▸ **QUÉ SE PIDE**: ¿Qué líneas de los datos contienen la palabra "wetsuit"? Extráelas todas sin alterarlas, distinguiendo entre mayúsculas y minúsculas.

%%

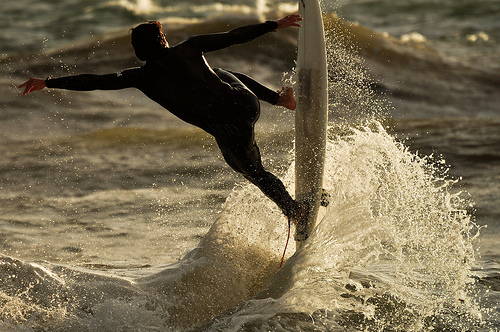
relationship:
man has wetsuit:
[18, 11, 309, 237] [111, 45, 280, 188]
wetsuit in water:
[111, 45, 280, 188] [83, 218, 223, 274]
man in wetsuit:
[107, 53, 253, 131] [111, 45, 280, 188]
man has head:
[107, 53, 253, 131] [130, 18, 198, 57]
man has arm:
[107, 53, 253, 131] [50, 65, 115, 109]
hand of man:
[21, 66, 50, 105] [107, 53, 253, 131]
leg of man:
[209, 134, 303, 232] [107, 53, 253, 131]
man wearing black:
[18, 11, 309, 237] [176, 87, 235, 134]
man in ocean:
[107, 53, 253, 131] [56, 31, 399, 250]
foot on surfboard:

%%
%%

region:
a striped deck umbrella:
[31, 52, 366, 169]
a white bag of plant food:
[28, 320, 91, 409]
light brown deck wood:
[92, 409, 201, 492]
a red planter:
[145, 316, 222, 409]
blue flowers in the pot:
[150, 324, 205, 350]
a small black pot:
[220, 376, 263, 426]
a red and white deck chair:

%%
%%

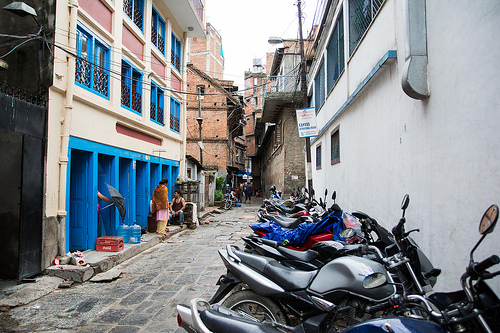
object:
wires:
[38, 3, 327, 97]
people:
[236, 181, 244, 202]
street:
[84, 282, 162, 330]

%%

▸ **RESULTADO DE LA TAREA**:
man has wetsuit:
wetsuit in water:
man in wetsuit:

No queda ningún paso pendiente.